Using marijuana to manage symptoms
In combination with other research, Maclean says this study points to yet another way we can weigh the costs and benefits of legalizing marijuana recreationally, not just medically. She suggests that past work has shown that full legalization can help remove stigma around the use of marijuana for medical purposes, improve access, and change whether people see marijuana as risky.
"Thus, together, these studies suggest that legalization of recreational marijuana may lead to more patients using marijuana for medical purposes and experiencing better symptom management, and therefore there may be fewer workers compensation claims," she says.
The reduction in claims that her study points could be "one potential benefit" of full legalization, at least from a workplace standpoint. But that the costs still need to be weighed too — there's still controversial evidence that states with legal weed policies could have more traffic accidents.
For now, the study provides a small glimpse into the way legal marijuana policies could change life in ways we're not expecting. Marijuana's medical potential won't just change the way scientists study it in labs, it could change the way we go about our jobs too.

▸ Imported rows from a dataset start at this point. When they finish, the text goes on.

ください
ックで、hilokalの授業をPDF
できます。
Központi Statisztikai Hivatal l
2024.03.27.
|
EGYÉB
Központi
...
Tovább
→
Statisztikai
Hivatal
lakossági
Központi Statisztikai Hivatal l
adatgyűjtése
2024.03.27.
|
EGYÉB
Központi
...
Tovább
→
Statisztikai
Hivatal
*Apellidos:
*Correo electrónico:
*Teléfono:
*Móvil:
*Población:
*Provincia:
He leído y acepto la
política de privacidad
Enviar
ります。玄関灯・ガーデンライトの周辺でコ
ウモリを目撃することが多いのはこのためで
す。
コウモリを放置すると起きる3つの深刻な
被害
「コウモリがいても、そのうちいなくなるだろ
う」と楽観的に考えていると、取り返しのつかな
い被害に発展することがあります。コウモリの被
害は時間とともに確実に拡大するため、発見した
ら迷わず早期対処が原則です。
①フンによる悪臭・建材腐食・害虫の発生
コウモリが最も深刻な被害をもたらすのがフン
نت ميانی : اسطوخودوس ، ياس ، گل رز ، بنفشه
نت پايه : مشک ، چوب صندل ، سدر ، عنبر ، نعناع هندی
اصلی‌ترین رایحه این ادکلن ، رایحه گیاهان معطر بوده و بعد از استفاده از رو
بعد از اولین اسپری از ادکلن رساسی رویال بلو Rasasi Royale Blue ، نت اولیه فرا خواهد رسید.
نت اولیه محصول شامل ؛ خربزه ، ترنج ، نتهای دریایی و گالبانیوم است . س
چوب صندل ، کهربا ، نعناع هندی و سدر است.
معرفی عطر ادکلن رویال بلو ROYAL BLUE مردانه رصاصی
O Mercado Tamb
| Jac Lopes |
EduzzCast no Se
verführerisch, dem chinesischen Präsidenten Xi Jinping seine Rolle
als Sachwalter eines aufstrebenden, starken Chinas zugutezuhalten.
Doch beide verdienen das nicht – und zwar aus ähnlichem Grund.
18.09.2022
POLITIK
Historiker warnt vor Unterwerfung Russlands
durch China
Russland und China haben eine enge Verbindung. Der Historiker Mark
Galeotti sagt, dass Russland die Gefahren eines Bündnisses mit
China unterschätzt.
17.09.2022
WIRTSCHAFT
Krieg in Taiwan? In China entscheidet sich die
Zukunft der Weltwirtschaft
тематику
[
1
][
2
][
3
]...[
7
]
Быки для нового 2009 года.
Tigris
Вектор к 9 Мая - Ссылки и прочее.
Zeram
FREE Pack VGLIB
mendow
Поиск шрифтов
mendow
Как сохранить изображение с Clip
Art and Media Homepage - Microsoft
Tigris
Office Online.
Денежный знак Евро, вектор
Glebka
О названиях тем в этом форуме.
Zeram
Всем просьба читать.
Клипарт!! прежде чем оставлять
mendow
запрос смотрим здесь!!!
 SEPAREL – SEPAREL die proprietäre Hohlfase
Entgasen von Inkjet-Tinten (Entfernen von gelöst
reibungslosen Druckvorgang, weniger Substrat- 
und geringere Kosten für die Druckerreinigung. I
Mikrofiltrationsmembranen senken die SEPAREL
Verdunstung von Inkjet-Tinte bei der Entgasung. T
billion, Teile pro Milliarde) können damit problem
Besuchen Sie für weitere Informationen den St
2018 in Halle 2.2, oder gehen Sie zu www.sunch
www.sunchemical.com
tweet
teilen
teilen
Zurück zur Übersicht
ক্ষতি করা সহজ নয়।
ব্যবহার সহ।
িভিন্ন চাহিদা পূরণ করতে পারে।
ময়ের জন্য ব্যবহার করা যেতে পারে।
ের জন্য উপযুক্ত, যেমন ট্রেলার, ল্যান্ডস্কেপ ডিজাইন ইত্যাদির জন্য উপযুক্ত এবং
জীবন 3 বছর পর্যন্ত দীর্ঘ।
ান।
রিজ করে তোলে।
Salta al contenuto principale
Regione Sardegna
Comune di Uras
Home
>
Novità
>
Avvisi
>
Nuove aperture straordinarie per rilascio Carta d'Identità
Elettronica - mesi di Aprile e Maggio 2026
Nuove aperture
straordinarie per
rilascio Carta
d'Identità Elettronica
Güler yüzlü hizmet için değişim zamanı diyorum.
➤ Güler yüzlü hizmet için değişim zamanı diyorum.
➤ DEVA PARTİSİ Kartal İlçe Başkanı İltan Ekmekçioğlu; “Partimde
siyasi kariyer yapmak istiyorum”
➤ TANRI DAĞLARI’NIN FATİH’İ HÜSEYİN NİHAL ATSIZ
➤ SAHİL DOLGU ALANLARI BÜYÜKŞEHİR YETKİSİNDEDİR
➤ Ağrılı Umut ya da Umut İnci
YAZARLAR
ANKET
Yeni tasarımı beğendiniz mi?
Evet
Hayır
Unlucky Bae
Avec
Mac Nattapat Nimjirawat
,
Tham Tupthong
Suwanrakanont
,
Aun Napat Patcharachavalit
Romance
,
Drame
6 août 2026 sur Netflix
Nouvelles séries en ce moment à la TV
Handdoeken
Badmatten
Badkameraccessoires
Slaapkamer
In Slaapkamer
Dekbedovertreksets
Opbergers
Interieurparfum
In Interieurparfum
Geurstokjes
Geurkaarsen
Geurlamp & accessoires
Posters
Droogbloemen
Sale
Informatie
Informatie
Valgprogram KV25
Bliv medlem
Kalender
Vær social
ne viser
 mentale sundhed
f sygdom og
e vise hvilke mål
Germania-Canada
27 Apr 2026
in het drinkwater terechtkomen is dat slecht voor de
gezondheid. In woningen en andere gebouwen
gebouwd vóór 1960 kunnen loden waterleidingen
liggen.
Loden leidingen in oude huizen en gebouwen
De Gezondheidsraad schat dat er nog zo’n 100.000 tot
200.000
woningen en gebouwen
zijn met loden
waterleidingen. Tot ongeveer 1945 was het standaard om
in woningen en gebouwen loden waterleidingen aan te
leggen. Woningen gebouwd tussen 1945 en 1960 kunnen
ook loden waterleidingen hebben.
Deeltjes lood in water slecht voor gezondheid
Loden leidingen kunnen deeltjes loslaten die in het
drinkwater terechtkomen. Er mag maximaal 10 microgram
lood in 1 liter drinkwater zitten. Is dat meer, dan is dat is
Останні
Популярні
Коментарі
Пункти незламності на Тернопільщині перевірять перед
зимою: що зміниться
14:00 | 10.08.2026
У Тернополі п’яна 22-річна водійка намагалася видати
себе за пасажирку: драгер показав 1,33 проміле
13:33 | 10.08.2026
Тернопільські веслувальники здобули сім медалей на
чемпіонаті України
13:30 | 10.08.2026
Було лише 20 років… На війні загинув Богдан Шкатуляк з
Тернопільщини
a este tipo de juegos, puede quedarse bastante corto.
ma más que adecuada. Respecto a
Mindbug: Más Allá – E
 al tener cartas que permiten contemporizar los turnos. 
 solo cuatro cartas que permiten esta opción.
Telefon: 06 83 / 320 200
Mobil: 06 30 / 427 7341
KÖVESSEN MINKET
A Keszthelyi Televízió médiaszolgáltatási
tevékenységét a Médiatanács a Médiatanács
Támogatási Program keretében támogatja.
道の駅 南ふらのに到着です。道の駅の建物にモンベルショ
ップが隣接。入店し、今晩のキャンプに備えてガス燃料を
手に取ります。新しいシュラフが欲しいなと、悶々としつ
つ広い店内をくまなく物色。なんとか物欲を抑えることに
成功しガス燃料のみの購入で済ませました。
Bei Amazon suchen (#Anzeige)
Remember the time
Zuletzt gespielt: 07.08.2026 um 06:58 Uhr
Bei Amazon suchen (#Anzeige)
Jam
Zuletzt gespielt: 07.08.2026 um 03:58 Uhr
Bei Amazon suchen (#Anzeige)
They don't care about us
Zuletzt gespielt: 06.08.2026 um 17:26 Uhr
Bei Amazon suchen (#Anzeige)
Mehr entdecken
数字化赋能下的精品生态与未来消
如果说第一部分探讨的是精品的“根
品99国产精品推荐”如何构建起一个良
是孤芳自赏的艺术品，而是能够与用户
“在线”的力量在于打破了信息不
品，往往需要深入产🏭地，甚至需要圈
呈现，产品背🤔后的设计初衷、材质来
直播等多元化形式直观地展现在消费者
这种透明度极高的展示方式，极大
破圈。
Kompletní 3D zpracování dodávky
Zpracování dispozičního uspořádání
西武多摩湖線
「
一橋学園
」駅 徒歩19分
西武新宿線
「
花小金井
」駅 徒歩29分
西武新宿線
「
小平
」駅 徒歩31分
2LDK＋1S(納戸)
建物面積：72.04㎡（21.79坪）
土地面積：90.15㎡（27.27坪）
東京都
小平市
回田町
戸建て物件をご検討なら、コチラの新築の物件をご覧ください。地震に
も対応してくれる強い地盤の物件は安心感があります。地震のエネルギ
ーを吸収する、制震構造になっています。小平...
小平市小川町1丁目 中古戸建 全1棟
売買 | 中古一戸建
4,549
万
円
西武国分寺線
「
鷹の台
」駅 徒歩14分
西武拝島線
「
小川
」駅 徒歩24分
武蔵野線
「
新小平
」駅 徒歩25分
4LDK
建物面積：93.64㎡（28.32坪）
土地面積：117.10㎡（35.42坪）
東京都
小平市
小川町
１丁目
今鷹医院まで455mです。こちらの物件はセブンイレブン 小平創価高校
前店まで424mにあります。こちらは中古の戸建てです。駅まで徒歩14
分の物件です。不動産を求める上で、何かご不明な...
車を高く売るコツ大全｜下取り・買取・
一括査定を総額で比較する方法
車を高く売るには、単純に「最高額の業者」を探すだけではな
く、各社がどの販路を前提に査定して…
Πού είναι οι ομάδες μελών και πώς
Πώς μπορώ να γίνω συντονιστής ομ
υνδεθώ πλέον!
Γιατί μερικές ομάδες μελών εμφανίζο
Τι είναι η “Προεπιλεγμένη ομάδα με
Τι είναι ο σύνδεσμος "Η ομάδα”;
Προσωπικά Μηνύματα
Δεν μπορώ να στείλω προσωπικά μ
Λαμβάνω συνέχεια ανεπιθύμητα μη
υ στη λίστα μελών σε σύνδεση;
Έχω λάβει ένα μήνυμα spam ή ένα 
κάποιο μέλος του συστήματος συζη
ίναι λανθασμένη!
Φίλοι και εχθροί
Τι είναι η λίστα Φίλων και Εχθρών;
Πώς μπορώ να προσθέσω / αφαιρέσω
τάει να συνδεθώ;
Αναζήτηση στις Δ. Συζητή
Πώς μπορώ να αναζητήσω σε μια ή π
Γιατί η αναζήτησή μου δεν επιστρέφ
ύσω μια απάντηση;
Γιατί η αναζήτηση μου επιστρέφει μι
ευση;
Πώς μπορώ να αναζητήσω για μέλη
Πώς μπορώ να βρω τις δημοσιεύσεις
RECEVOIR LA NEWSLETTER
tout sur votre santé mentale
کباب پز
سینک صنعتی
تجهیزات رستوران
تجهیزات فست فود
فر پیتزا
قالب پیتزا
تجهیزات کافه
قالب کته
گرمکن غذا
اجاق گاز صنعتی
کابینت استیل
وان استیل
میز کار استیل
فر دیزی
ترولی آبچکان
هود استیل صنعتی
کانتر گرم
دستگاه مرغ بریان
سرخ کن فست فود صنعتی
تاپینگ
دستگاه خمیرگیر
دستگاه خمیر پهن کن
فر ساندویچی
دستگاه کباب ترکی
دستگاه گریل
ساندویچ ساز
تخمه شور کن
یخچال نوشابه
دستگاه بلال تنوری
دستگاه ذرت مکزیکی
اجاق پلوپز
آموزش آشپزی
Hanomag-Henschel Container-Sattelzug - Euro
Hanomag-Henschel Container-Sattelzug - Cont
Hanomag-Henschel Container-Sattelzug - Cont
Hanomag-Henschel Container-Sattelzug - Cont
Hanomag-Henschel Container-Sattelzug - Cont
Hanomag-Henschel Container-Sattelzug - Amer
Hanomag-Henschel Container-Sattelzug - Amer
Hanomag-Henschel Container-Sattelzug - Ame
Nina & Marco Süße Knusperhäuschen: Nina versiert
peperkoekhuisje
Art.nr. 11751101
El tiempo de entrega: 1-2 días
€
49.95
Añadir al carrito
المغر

Abstract: We study the effect of state medical marijuana laws (MMLs) on workers' compensation (WC) claiming among adults. Medical marijuana is plausibly related to WC claiming by allowing improved symptom management, and thus reduced need for the benefit, among injured or ill workers. We use data on claiming drawn from the Annual Social and Economic supplement to the Current Population Survey over the period 1989 to 2012, coupled with a differences-in-differences design to provide the first evidence on this relation- ship. Our estimates show that, post MML, WC claiming declines, both the propensity to claim and the level of income from WC. These findings suggest that medical marijuana can allow workers to better manage symptoms associ- ated with workplace injuries and illnesses and, in turn, reduce need for WC. However, the reductions in WC claiming post MML are very modest in size.